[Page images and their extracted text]
━━━━━━━━

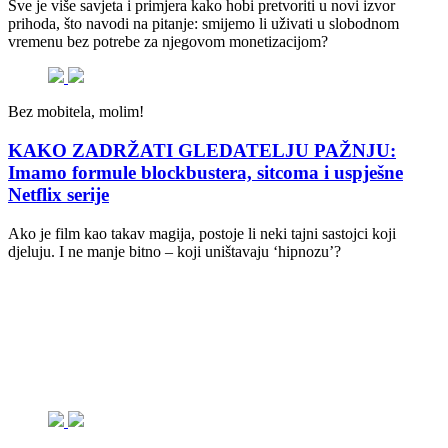
Sve je više savjeta i primjera kako hobi pretvoriti u novi izvor
prihoda, što navodi na pitanje: smijemo li uživati u slobodnom
vremenu bez potrebe za njegovom monetizacijom?
Bez mobitela, molim!
KAKO ZADRŽATI GLEDATELJU PAŽNJU:
Imamo formule blockbustera, sitcoma i uspješne
Netflix serije
Ako je film kao takav magija, postoje li neki tajni sastojci koji
djeluju. I ne manje bitno – koji uništavaju ‘hipnozu’?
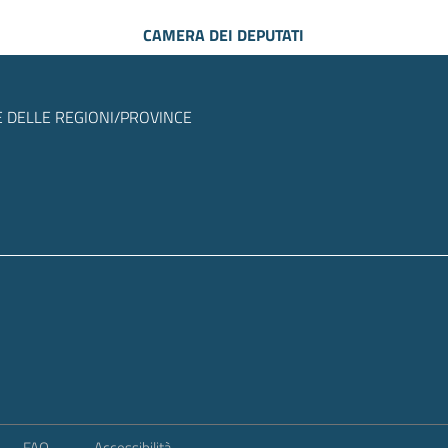
CAMERA DEI DEPUTATI
 DELLE REGIONI/PROVINCE
FAQ
Accessibilità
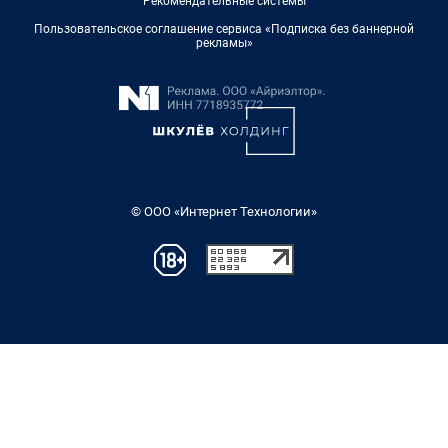
Рекомендательные системы
Пользовательское соглашение сервиса «Подписка без баннерной
рекламы»
© ООО «Интернет Технологии»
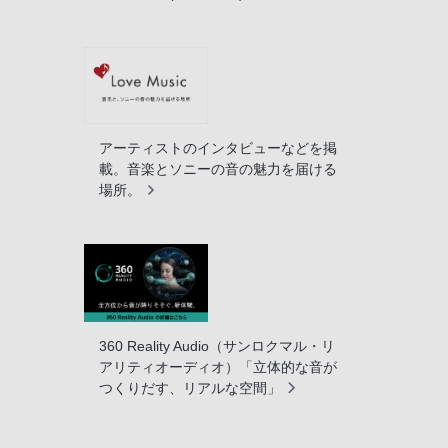
アーティストのインタビューなどを掲
載。音楽とソニーの音の魅力を届ける
場所。
360 Reality Audio（サンロクマル・リ
アリティオーディオ）「立体的な音が
つくりだす、リアルな空間」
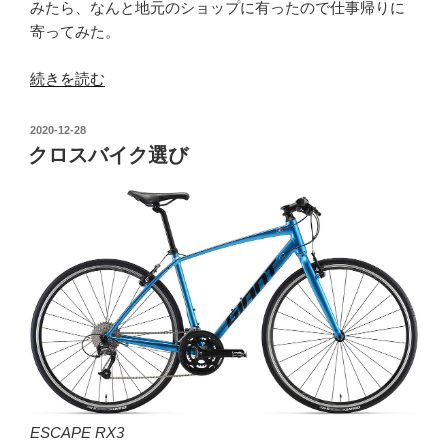
みたら、なんと地元のショップに有ったので仕事帰りに
寄ってみた。
“TREK
続きを読む
FX3
Disk”
投
2020-12-28
の
稿
クロスバイク選び
日:
ESCAPE RX3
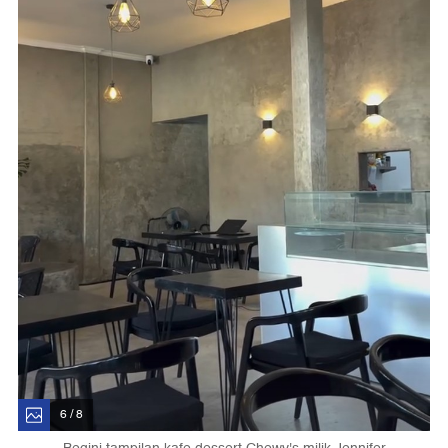
6 / 8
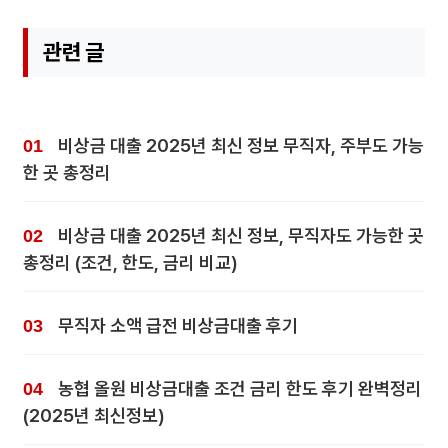
관련 글
비상금 대출 2025년 최신 정보 무직자, 주부도 가능
한 곳 총정리
비상금 대출 2025년 최신 정보, 무직자도 가능한 곳
총정리 (조건, 한도, 금리 비교)
무직자 소액 급전 비상금대출 후기
농협 올원 비상금대출 조건 금리 한도 후기 완벽정리
(2025년 최신정보)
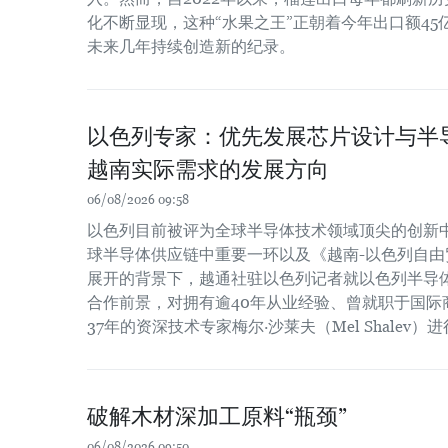
化不断显现，这种“水果之王”正朝着今年出口额4
未来几年持续创造新的纪录。
以色列专家：优先发展芯片设计与半
越南实际需求的发展方向
06/08/2026 09:58
以色列目前被评为全球半导体技术领域顶尖的创新
球半导体供应链中重要一环以及《越南-以色列自由贸
展开的背景下，越通社驻以色列记者就以色列半导
合作前景，对拥有逾40年从业经验、曾就职于国际
37年的资深技术专家梅尔·沙莱夫（Mel Shalev）
破解木材深加工原料“瓶颈”
06/08/2026 09:50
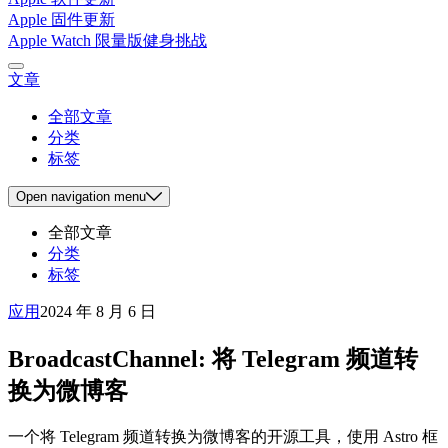
Apple 固件更新
Apple Watch 限量版健身挑战
文章
全部文章
分类
标签
Open
navigation menu
全部文章
分类
标签
应用
2024 年 8 月 6 日
BroadcastChannel: 将 Telegram 频道转
换为微博客
一个将 Telegram 频道转换为微博客的开源工具，使用 Astro 框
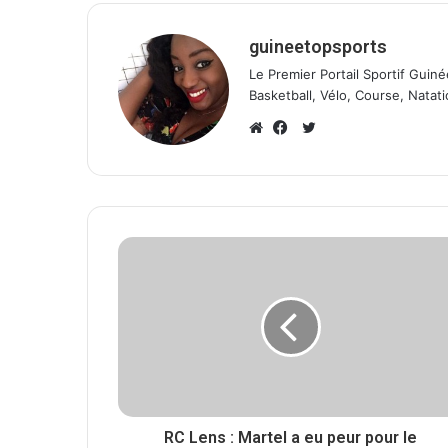
guineetopsports
Le Premier Portail Sportif Guiné
Basketball, Vélo, Course, Natati
T
w
W
F
i
e
a
t
b
c
t
s
e
e
i
b
r
t
o
e
o
k
RC Lens : Martel a eu peur pour le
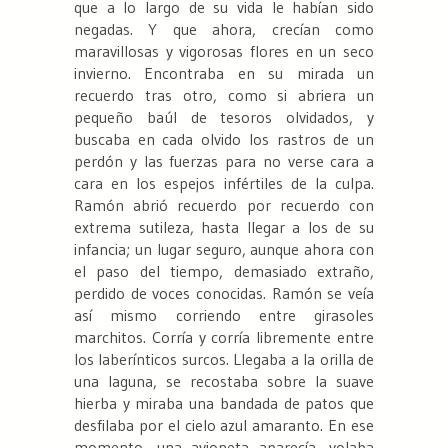
que a lo largo de su vida le habían sido
negadas. Y que ahora, crecían como
maravillosas y vigorosas flores en un seco
invierno. Encontraba en su mirada un
recuerdo tras otro, como si abriera un
pequeño baúl de tesoros olvidados, y
buscaba en cada olvido los rastros de un
perdón y las fuerzas para no verse cara a
cara en los espejos infértiles de la culpa.
Ramón abrió recuerdo por recuerdo con
extrema sutileza, hasta llegar a los de su
infancia; un lugar seguro, aunque ahora con
el paso del tiempo, demasiado extraño,
perdido de voces conocidas. Ramón se veía
así mismo corriendo entre girasoles
marchitos. Corría y corría libremente entre
los laberínticos surcos. Llegaba a la orilla de
una laguna, se recostaba sobre la suave
hierba y miraba una bandada de patos que
desfilaba por el cielo azul amaranto. En ese
momento, una avioneta aparecía, volaba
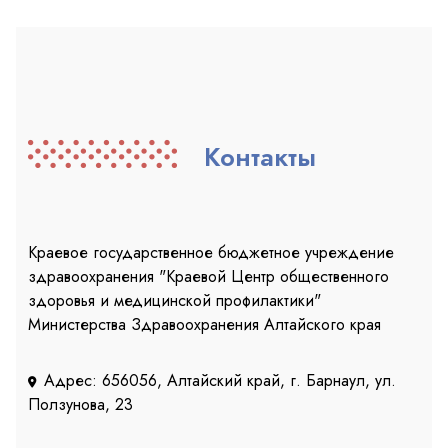
Контакты
Краевое государственное бюджетное учреждение
здравоохранения "Краевой Центр общественного
здоровья и медицинской профилактики"
Министерства Здравоохранения Алтайского края
Адрес: 656056, Алтайский край, г. Барнаул, ул.
Ползунова, 23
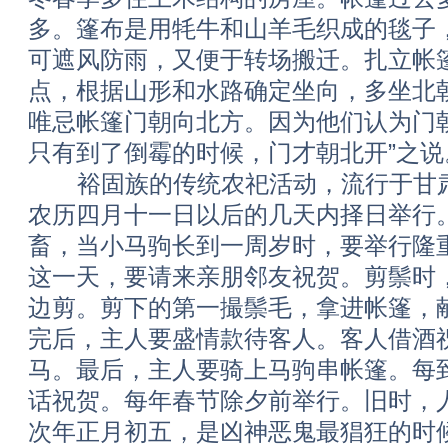
多。篷布是用牦牛和山羊毛织成的毯子
可遮风防雨，又便于转场搬迁。扎立帐
点，根据山形和水路确定坐向，多坐北
唯忌帐篷门朝向北方。因为他们认为门
只有到了倒霉的时候，门才朝北开”之说
裕固族的传统农祀活动，流行于甘肃
农历四月十一日以后的几天内择日举行
畜，当小马驹长到一周岁时，要举行隆
这一天，要请来亲朋邻友祝贺。剪鬃时
边剪。剪下的第一撮鬃毛，拿进帐篷，
完后，主人要盛情款待客人。客人借酒
马。最后，主人要骑上马驹串帐篷。每
话祝贺。每年春节除夕前举行。旧时，
次年正月初五，是凶神恶鬼最猖狂的时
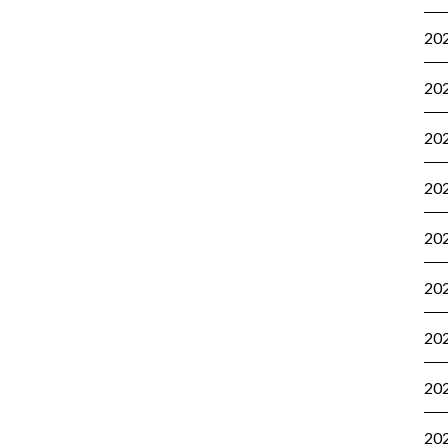
20
20
20
20
20
20
20
20
20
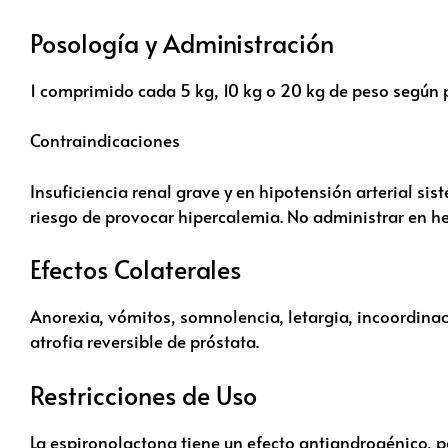
Posología y Administración
1 comprimido cada 5 kg, 10 kg o 20 kg de peso según 
Contraindicaciones
Insuficiencia renal grave y en hipo­tensión arterial s
riesgo de provocar hipercalemia. No administrar en h
Efectos Colaterales
Anorexia, vómitos, somnolencia, letargia, incoordina
atrofia reversible de próstata.
Restricciones de Uso
La espironolactona tiene un efecto antiandrogénico, 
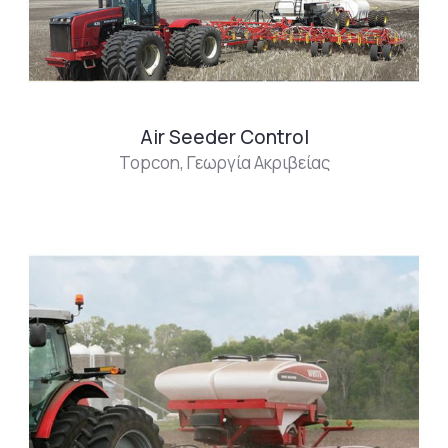
Air Seeder Control
Topcon
,
Γεωργία Ακριβείας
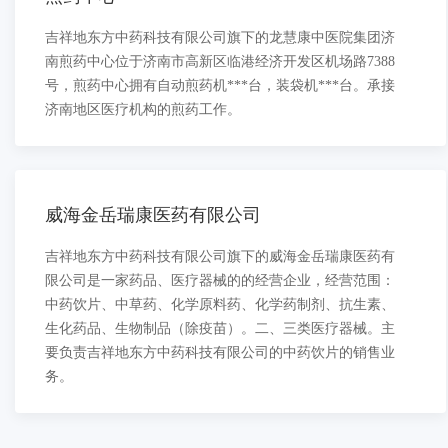
吉祥地东方中药科技有限公司旗下的龙慧康中医院集团济
南煎药中心位于济南市高新区临港经济开发区机场路7388
号，煎药中心拥有自动煎药机***台，装袋机***台。承接
济南地区医疗机构的煎药工作。
威海金岳瑞康医药有限公司
吉祥地东方中药科技有限公司旗下的威海金岳瑞康医药有
限公司是一家药品、医疗器械的的经营企业，经营范围：
中药饮片、中草药、化学原料药、化学药制剂、抗生素、
生化药品、生物制品（除疫苗）。二、三类医疗器械。主
要负责吉祥地东方中药科技有限公司的中药饮片的销售业
务。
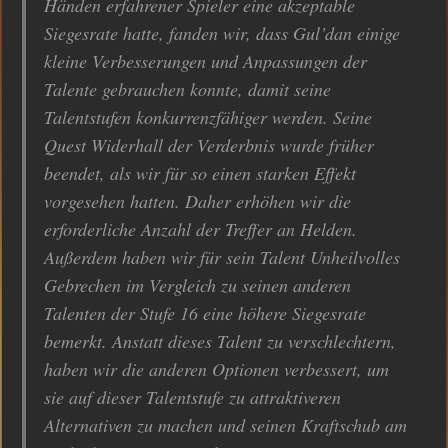
Händen erfahrener Spieler eine akzeptable
Siegesrate hatte, fanden wir, dass Gul’dan einige
kleine Verbesserungen und Anpassungen der
Talente gebrauchen konnte, damit seine
Talentstufen konkurrenzfähiger werden. Seine
Quest Widerhall der Verderbnis wurde früher
beendet, als wir für so einen starken Effekt
vorgesehen hatten. Daher erhöhen wir die
erforderliche Anzahl der Treffer an Helden.
Außerdem haben wir für sein Talent Unheilvolles
Gebrechen im Vergleich zu seinen anderen
Talenten der Stufe 16 eine höhere Siegesrate
bemerkt. Anstatt dieses Talent zu verschlechtern,
haben wir die anderen Optionen verbessert, um
sie auf dieser Talentstufe zu attraktiveren
Alternativen zu machen und seinen Kraftschub am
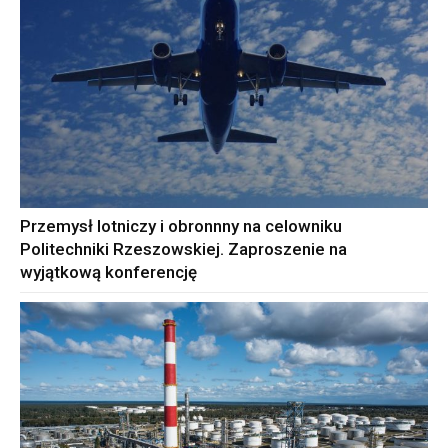
Przemysł lotniczy i obronnny na celowniku
Politechniki Rzeszowskiej. Zaproszenie na
wyjątkową konferencję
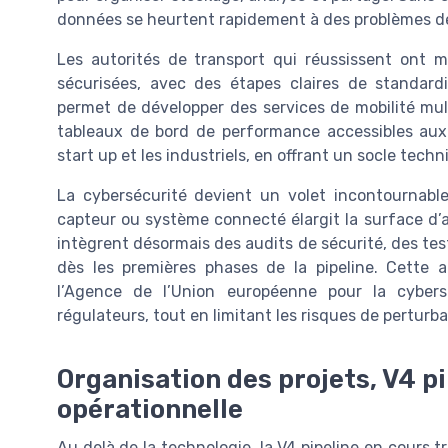
données se heurtent rapidement à des problèmes de 
Les autorités de transport qui réussissent ont 
sécurisées, avec des étapes claires de standard
permet de développer des services de mobilité mul
tableaux de bord de performance accessibles aux dé
start up et les industriels, en offrant un socle tech
La cybersécurité devient un volet incontournabl
capteur ou système connecté élargit la surface d’a
intègrent désormais des audits de sécurité, des tes
dès les premières phases de la pipeline. Cette 
l’Agence de l’Union européenne pour la cybers
régulateurs, tout en limitant les risques de perturb
Organisation des projets, V4 p
opérationnelle
Au delà de la technologie, la V4 pipeline en cours t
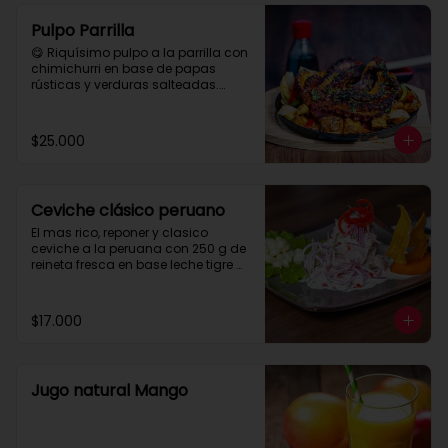
Pulpo Parrilla
😋 Riquísimo pulpo a la parrilla con 
chimichurri en base de papas 
rústicas y verduras salteadas.

 Para compartir tres personas aprox.
$25.000
Ceviche clásico peruano
El mas rico, reponer y clasico 
ceviche a la peruana con 250 g de 
reineta fresca en base leche tigre 
con maiz y papa camote.
$17.000
Jugo natural Mango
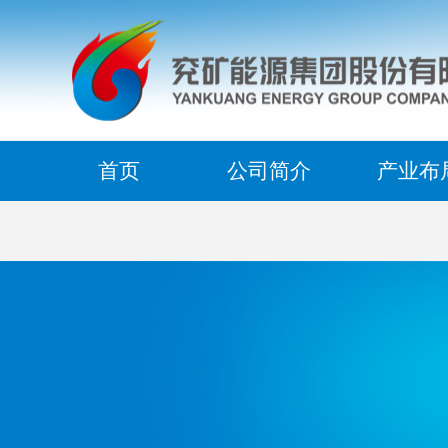
首页
公司简介
产业布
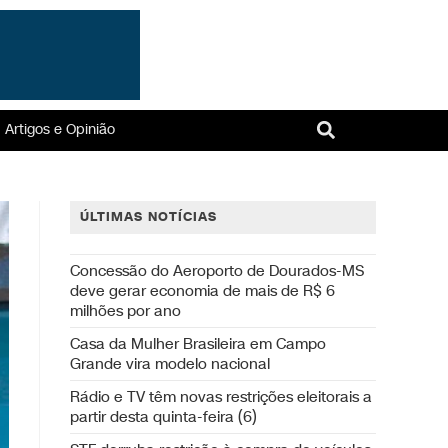
Artigos e Opinião
ÚLTIMAS NOTÍCIAS
Concessão do Aeroporto de Dourados-MS
deve gerar economia de mais de R$ 6
milhões por ano
Casa da Mulher Brasileira em Campo
Grande vira modelo nacional
Rádio e TV têm novas restrições eleitorais a
partir desta quinta-feira (6)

━━━━━━━━

## JOB ITEM
Rewrite all of these lines with "Netflix" changed to "HBO" and everything else left as is. Leave the pictures out of your answer.

## SOLUTION TO THIS EXERCISE
Sve je više savjeta i primjera kako hobi pretvoriti u novi izvor
prihoda, što navodi na pitanje: smijemo li uživati u slobodnom
vremenu bez potrebe za njegovom monetizacijom?
Bez mobitela, molim!
KAKO ZADRŽATI GLEDATELJU PAŽNJU:
Imamo formule blockbustera, sitcoma i uspješne
HBO serije
Ako je film kao takav magija, postoje li neki tajni sastojci koji
djeluju. I ne manje bitno – koji uništavaju ‘hipnozu’?
CAMERA DEI DEPUTATI
 DELLE REGIONI/PROVINCE
FAQ
Accessibilità
Рекомендательные системы
Пользовательское соглашение сервиса «Подписка без баннерной
рекламы»
© ООО «Интернет Технологии»
アーティストのインタビューなどを掲
載。音楽とソニーの音の魅力を届ける
場所。
360 Reality Audio（サンロクマル・リ
アリティオーディオ）「立体的な音が
つくりだす、リアルな空間」
みたら、なんと地元のショップに有ったので仕事帰りに
寄ってみた。
“TREK
続きを読む
FX3
Disk”
投
2020-12-28
の
稿
クロスバイク選び
日:
ESCAPE RX3
6 / 8
관련 글
비상금 대출 2025년 최신 정보 무직자, 주부도 가능
한 곳 총정리
비상금 대출 2025년 최신 정보, 무직자도 가능한 곳
총정리 (조건, 한도, 금리 비교)
무직자 소액 급전 비상금대출 후기
농협 올원 비상금대출 조건 금리 한도 후기 완벽정리
(2025년 최신정보)
化不断显现，这种“水果之王”正朝着今年出口额4
未来几年持续创造新的纪录。
以色列专家：优先发展芯片设计与半
越南实际需求的发展方向
06/08/2026 09:58
以色列目前被评为全球半导体技术领域顶尖的创新
球半导体供应链中重要一环以及《越南-以色列自由贸
展开的背景下，越通社驻以色列记者就以色列半导
合作前景，对拥有逾40年从业经验、曾就职于国际
37年的资深技术专家梅尔·沙莱夫（Mel Shalev）
破解木材深加工原料“瓶颈”
06/08/2026 09:50
Apple 固件更新
Apple Watch 限量版健身挑战
文章
全部文章
分类
标签
Open
navigation menu
全部文章
分类
标签
应用
2024 年 8 月 6 日
BroadcastChannel: 将 Telegram 频道转
换为微博客
一个将 Telegram 频道转换为微博客的开源工具，使用 Astro 框
guineetopsports
Le Premier Portail Sportif Guiné
Basketball, Vélo, Course, Natati
T
w
W
F
i
e
a
t
b
c
t
s
e
e
i
b
r
t
o
e
o
k
RC Lens : Martel a eu peur pour le
que a lo largo de su vida le habían sido
negadas. Y que ahora, crecían como
maravillosas y vigorosas flores en un seco
invierno. Encontraba en su mirada un
recuerdo tras otro, como si abriera un
pequeño baúl de tesoros olvidados, y
buscaba en cada olvido los rastros de un
perdón y las fuerzas para no verse cara a
cara en los espejos infértiles de la culpa.
Ramón abrió recuerdo por recuerdo con
extrema sutileza, hasta llegar a los de su
infancia; un lugar seguro, aunque ahora con
el paso del tiempo, demasiado extraño,
perdido de voces conocidas. Ramón se veía
así mismo corriendo entre girasoles
marchitos. Corría y corría libremente entre
los laberínticos surcos. Llegaba a la orilla de
una laguna, se recostaba sobre la suave
hierba y miraba una bandada de patos que
desfilaba por el cielo azul amaranto. En ese
momento, una avioneta aparecía, volaba
Контакты
Краевое государственное бюджетное учреждение
здравоохранения "Краевой Центр общественного
здоровья и медицинской профилактики"
Министерства Здравоохранения Алтайского края
Адрес: 656056, Алтайский край, г. Барнаул, ул.
Ползунова, 23
多。篷布是用牦牛和山羊毛织成的毯子
可遮风防雨，又便于转场搬迁。扎立帐
点，根据山形和水路确定坐向，多坐北
唯忌帐篷门朝向北方。因为他们认为门
只有到了倒霉的时候，门才朝北开”之说
裕固族的传统农祀活动，流行于甘肃
农历四月十一日以后的几天内择日举行
畜，当小马驹长到一周岁时，要举行隆
这一天，要请来亲朋邻友祝贺。剪鬃时
边剪。剪下的第一撮鬃毛，拿进帐篷，
完后，主人要盛情款待客人。客人借酒
马。最后，主人要骑上马驹串帐篷。每
话祝贺。每年春节除夕前举行。旧时，
次年正月初五，是凶神恶鬼最猖狂的时
20
20
20
20
20
20
20
20
20
Posología y Administración
1 comprimido cada 5 kg, 10 kg o 20 kg de peso según 
Contraindicaciones
Insuficiencia renal grave y en hipo­tensión arterial s
riesgo de provocar hipercalemia. No administrar en h
Efectos Colaterales
Anorexia, vómitos, somnolencia, letargia, incoordina
atrofia reversible de próstata.
Restricciones de Uso
La espironolactona tiene un efecto antiandrogénico, 
Air Seeder Control
Topcon
,
Γεωργία Ακριβείας
吉祥地东方中药科技有限公司旗下的龙慧康中医院集团济
南煎药中心位于济南市高新区临港经济开发区机场路7388
号，煎药中心拥有自动煎药机***台，装袋机***台。承接
济南地区医疗机构的煎药工作。
威海金岳瑞康医药有限公司
吉祥地东方中药科技有限公司旗下的威海金岳瑞康医药有
限公司是一家药品、医疗器械的的经营企业，经营范围：
中药饮片、中草药、化学原料药、化学药制剂、抗生素、
生化药品、生物制品（除疫苗）。二、三类医疗器械。主
要负责吉祥地东方中药科技有限公司的中药饮片的销售业
务。
Händen erfahrener Spieler eine akzeptable
Siegesrate hatte, fanden wir, dass Gul’dan einige
kleine Verbesserungen und Anpassungen der
Talente gebrauchen konnte, damit seine
Talentstufen konkurrenzfähiger werden. Seine
Quest Widerhall der Verderbnis wurde früher
beendet, als wir für so einen starken Effekt
vorgesehen hatten. Daher erhöhen wir die
erforderliche Anzahl der Treffer an Helden.
Außerdem haben wir für sein Talent Unheilvolles
Gebrechen im Vergleich zu seinen anderen
Talenten der Stufe 16 eine höhere Siegesrate
bemerkt. Anstatt dieses Talent zu verschlechtern,
haben wir die anderen Optionen verbessert, um
sie auf dieser Talentstufe zu attraktiveren
Alternativen zu machen und seinen Kraftschub am
Przemysł lotniczy i obronnny na celowniku
Politechniki Rzeszowskiej. Zaproszenie na
wyjątkową konferencję
données se heurtent rapidement à des problèmes de 
Les autorités de transport qui réussissent ont 
sécurisées, avec des étapes claires de standard
permet de développer des services de mobilité mul
tableaux de bord de performance accessibles aux dé
start up et les industriels, en offrant un socle tech
La cybersécurité devient un volet incontournabl
capteur ou système connecté élargit la surface d’a
intègrent désormais des audits de sécurité, des tes
dès les premières phases de la pipeline. Cette 
l’Agence de l’Union européenne pour la cybers
régulateurs, tout en limitant les risques de perturb
Organisation des projets, V4 p
opérationnelle
Au delà de la technologie, la V4 pipeline en cours t
Pulpo Parrilla
😋 Riquísimo pulpo a la parrilla con 
chimichurri en base de papas 
rústicas y verduras salteadas.

 Para compartir tres personas aprox.
$25.000
Ceviche clásico peruano
El mas rico, reponer y clasico 
ceviche a la peruana con 250 g de 
reineta fresca en base leche tigre 
con maiz y papa camote.
$17.000
Jugo natural Mango
首页
公司简介
产业布
Artigos e Opinião
ÚLTIMAS NOTÍCIAS
Concessão do Aeroporto de Dourados-MS
deve gerar economia de mais de R$ 6
milhões por ano
Casa da Mulher Brasileira em Campo
Grande vira modelo nacional
Rádio e TV têm novas restrições eleitorais a
partir desta quinta-feira (6)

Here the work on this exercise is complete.